Please reproduce all the data exactly as written and omit the pictures.

····················

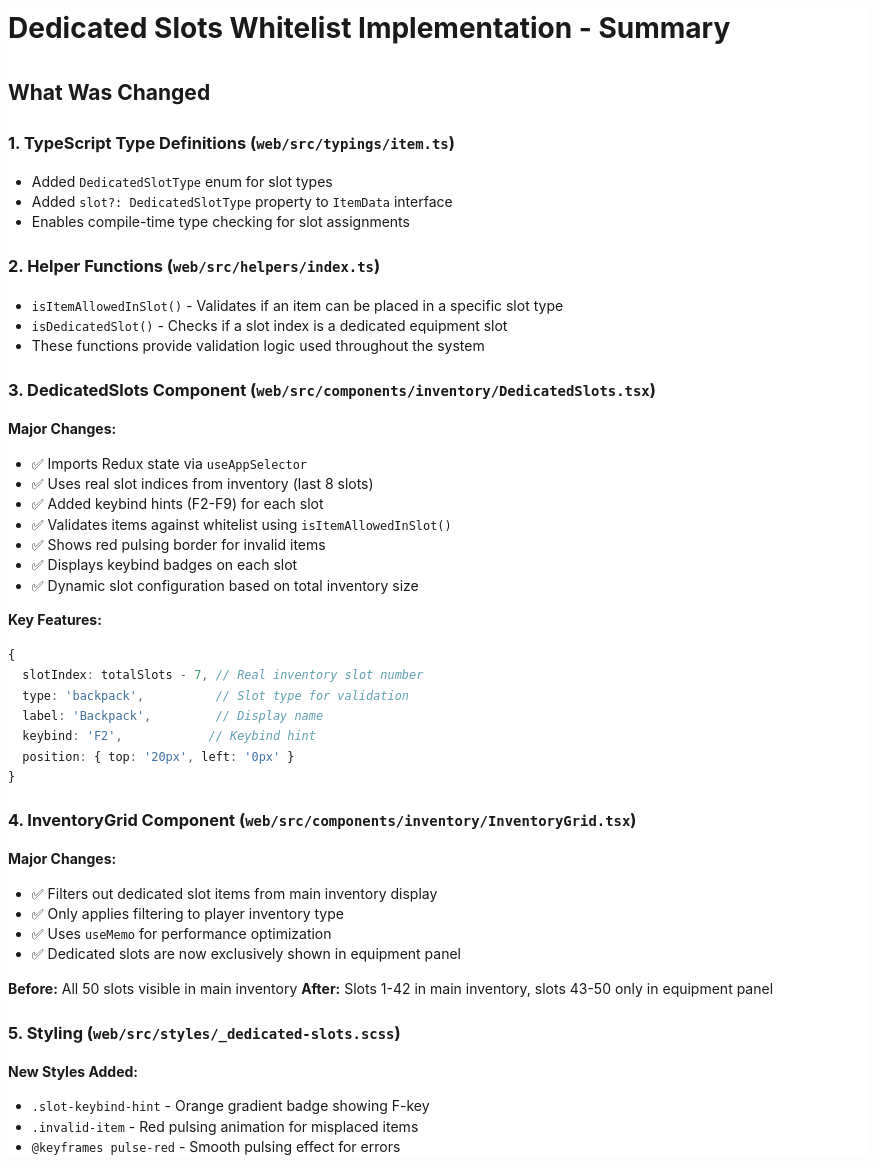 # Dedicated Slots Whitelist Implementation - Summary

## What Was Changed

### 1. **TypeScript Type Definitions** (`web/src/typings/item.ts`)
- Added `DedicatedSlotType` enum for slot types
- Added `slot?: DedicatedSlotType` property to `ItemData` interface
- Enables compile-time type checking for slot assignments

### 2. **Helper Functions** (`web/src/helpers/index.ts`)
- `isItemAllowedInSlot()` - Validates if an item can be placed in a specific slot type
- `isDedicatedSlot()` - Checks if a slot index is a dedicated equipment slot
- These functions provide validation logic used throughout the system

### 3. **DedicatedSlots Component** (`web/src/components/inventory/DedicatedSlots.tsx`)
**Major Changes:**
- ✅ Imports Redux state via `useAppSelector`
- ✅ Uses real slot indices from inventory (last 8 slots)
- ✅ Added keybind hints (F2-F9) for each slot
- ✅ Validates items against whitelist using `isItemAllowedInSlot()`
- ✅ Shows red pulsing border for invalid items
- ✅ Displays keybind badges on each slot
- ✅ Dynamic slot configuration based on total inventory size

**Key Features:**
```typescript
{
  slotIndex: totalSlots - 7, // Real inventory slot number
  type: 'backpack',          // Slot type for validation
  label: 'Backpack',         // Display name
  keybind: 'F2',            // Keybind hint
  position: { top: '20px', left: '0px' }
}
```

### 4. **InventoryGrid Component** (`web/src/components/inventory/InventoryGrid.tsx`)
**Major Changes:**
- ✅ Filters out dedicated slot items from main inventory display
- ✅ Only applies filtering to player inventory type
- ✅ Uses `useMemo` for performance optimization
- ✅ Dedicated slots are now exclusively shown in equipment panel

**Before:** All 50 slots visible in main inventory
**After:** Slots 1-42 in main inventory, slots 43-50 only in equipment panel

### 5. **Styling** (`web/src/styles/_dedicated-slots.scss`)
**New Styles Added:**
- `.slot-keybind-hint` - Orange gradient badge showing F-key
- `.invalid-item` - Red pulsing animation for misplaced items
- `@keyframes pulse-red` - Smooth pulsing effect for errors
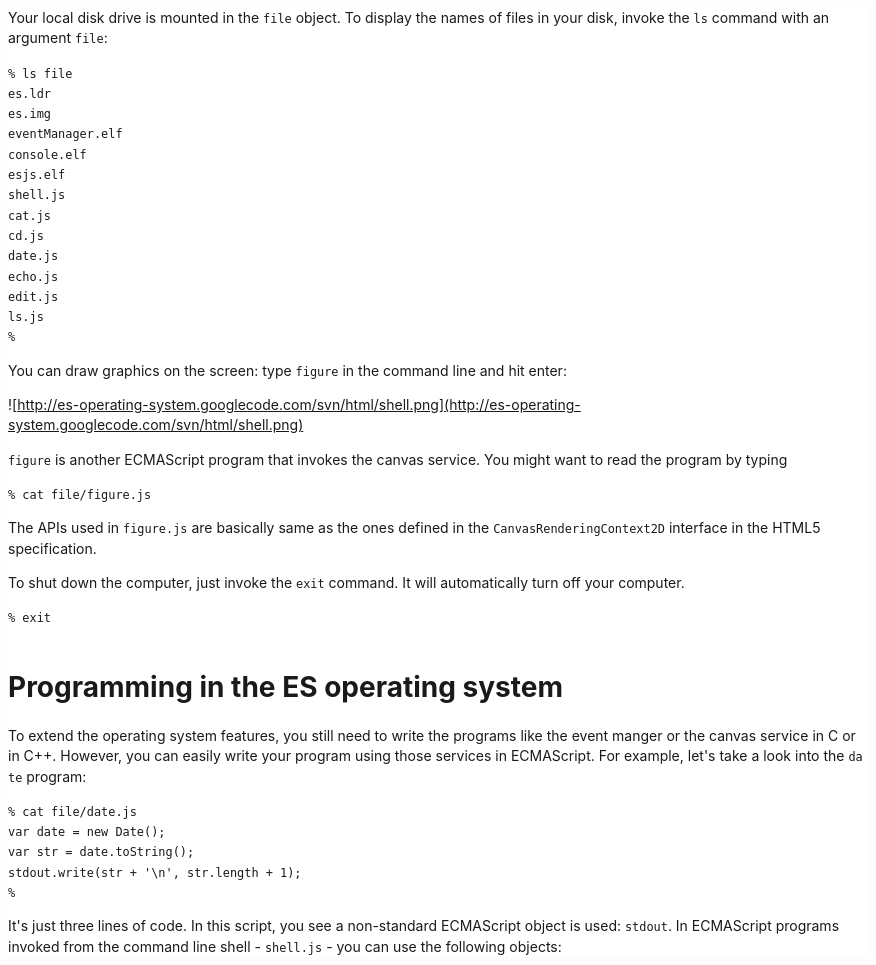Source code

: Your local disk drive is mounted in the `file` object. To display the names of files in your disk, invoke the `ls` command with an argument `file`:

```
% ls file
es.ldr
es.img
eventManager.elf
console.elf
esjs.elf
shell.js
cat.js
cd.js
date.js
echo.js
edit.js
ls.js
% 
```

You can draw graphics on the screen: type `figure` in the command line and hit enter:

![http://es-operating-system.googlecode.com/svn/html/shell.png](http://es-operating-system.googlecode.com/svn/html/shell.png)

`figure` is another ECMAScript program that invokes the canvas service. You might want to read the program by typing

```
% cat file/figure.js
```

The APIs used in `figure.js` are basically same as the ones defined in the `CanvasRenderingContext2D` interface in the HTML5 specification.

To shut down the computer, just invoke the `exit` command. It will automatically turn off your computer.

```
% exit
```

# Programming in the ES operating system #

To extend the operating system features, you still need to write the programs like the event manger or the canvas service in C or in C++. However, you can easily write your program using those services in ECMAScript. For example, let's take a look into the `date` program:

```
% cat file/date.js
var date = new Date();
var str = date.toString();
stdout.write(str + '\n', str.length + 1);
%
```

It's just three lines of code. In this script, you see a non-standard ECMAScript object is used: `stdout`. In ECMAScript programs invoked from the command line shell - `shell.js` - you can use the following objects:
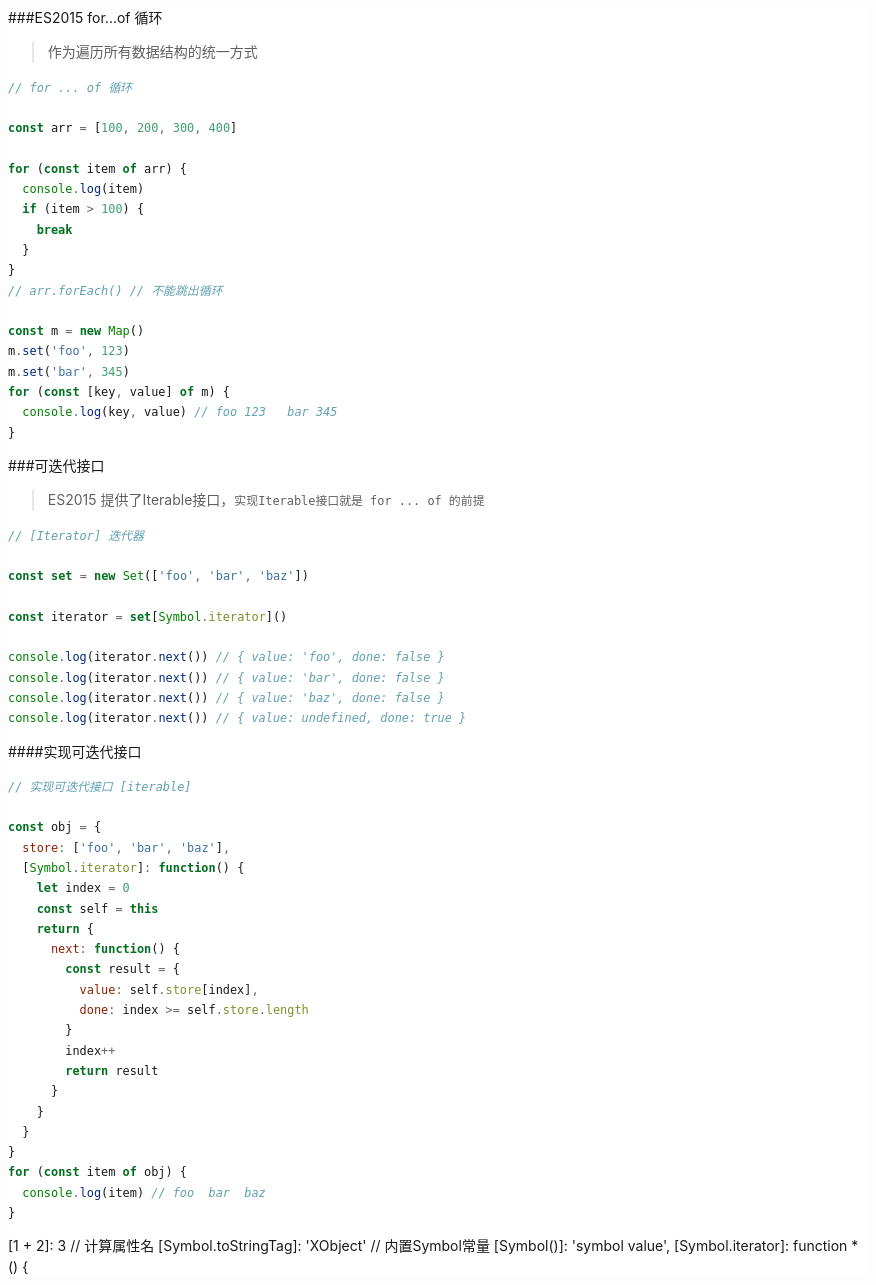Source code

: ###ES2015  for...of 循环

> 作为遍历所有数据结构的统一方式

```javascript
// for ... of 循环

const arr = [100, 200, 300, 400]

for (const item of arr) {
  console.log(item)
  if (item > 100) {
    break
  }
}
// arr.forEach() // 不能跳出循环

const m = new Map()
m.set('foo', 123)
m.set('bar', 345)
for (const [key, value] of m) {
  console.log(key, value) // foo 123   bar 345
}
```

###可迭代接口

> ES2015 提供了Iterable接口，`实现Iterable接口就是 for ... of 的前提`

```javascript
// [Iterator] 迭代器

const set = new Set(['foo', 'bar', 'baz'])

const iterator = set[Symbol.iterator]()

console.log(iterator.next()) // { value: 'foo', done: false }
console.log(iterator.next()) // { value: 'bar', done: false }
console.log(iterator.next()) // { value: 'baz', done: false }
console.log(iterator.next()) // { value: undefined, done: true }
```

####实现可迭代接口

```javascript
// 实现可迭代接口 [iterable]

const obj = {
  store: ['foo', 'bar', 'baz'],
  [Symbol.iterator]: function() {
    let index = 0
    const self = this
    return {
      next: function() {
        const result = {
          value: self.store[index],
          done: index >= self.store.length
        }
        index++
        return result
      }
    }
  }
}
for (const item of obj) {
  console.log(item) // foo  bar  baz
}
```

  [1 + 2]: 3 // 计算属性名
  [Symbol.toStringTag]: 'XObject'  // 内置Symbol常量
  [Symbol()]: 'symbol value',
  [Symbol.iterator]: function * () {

····················

Expected answer:
 # Dedicated Slots Whitelist Implementation - Summary

## What Was Changed

### 1. **TypeScript Type Definitions** (`web/src/typings/item.ts`)
- Added `DedicatedSlotType` enum for slot types
- Added `slot?: DedicatedSlotType` property to `ItemData` interface
- Enables compile-time type checking for slot assignments

### 2. **Helper Functions** (`web/src/helpers/index.ts`)
- `isItemAllowedInSlot()` - Validates if an item can be placed in a specific slot type
- `isDedicatedSlot()` - Checks if a slot index is a dedicated equipment slot
- These functions provide validation logic used throughout the system

### 3. **DedicatedSlots Component** (`web/src/components/inventory/DedicatedSlots.tsx`)
**Major Changes:**
- ✅ Imports Redux state via `useAppSelector`
- ✅ Uses real slot indices from inventory (last 8 slots)
- ✅ Added keybind hints (F2-F9) for each slot
- ✅ Validates items against whitelist using `isItemAllowedInSlot()`
- ✅ Shows red pulsing border for invalid items
- ✅ Displays keybind badges on each slot
- ✅ Dynamic slot configuration based on total inventory size

**Key Features:**
```typescript
{
  slotIndex: totalSlots - 7, // Real inventory slot number
  type: 'backpack',          // Slot type for validation
  label: 'Backpack',         // Display name
  keybind: 'F2',            // Keybind hint
  position: { top: '20px', left: '0px' }
}
```

### 4. **InventoryGrid Component** (`web/src/components/inventory/InventoryGrid.tsx`)
**Major Changes:**
- ✅ Filters out dedicated slot items from main inventory display
- ✅ Only applies filtering to player inventory type
- ✅ Uses `useMemo` for performance optimization
- ✅ Dedicated slots are now exclusively shown in equipment panel

**Before:** All 50 slots visible in main inventory
**After:** Slots 1-42 in main inventory, slots 43-50 only in equipment panel

### 5. **Styling** (`web/src/styles/_dedicated-slots.scss`)
**New Styles Added:**
- `.slot-keybind-hint` - Orange gradient badge showing F-key
- `.invalid-item` - Red pulsing animation for misplaced items
- `@keyframes pulse-red` - Smooth pulsing effect for errors
Source code

: Your local disk drive is mounted in the `file` object. To display the names of files in your disk, invoke the `ls` command with an argument `file`:

```
% ls file
es.ldr
es.img
eventManager.elf
console.elf
esjs.elf
shell.js
cat.js
cd.js
date.js
echo.js
edit.js
ls.js
% 
```

You can draw graphics on the screen: type `figure` in the command line and hit enter:

![http://es-operating-system.googlecode.com/svn/html/shell.png](http://es-operating-system.googlecode.com/svn/html/shell.png)

`figure` is another ECMAScript program that invokes the canvas service. You might want to read the program by typing

```
% cat file/figure.js
```

The APIs used in `figure.js` are basically same as the ones defined in the `CanvasRenderingContext2D` interface in the HTML5 specification.

To shut down the computer, just invoke the `exit` command. It will automatically turn off your computer.

```
% exit
```

# Programming in the ES operating system #

To extend the operating system features, you still need to write the programs like the event manger or the canvas service in C or in C++. However, you can easily write your program using those services in ECMAScript. For example, let's take a look into the `date` program:

```
% cat file/date.js
var date = new Date();
var str = date.toString();
stdout.write(str + '\n', str.length + 1);
%
```

It's just three lines of code. In this script, you see a non-standard ECMAScript object is used: `stdout`. In ECMAScript programs invoked from the command line shell - `shell.js` - you can use the following objects:
Source code

: ###ES2015  for...of 循环

> 作为遍历所有数据结构的统一方式

```javascript
// for ... of 循环

const arr = [100, 200, 300, 400]

for (const item of arr) {
  console.log(item)
  if (item > 100) {
    break
  }
}
// arr.forEach() // 不能跳出循环

const m = new Map()
m.set('foo', 123)
m.set('bar', 345)
for (const [key, value] of m) {
  console.log(key, value) // foo 123   bar 345
}
```

###可迭代接口

> ES2015 提供了Iterable接口，`实现Iterable接口就是 for ... of 的前提`

```javascript
// [Iterator] 迭代器

const set = new Set(['foo', 'bar', 'baz'])

const iterator = set[Symbol.iterator]()

console.log(iterator.next()) // { value: 'foo', done: false }
console.log(iterator.next()) // { value: 'bar', done: false }
console.log(iterator.next()) // { value: 'baz', done: false }
console.log(iterator.next()) // { value: undefined, done: true }
```

####实现可迭代接口

```javascript
// 实现可迭代接口 [iterable]

const obj = {
  store: ['foo', 'bar', 'baz'],
  [Symbol.iterator]: function() {
    let index = 0
    const self = this
    return {
      next: function() {
        const result = {
          value: self.store[index],
          done: index >= self.store.length
        }
        index++
        return result
      }
    }
  }
}
for (const item of obj) {
  console.log(item) // foo  bar  baz
}
```

  [1 + 2]: 3 // 计算属性名
  [Symbol.toStringTag]: 'XObject'  // 内置Symbol常量
  [Symbol()]: 'symbol value',
  [Symbol.iterator]: function * () {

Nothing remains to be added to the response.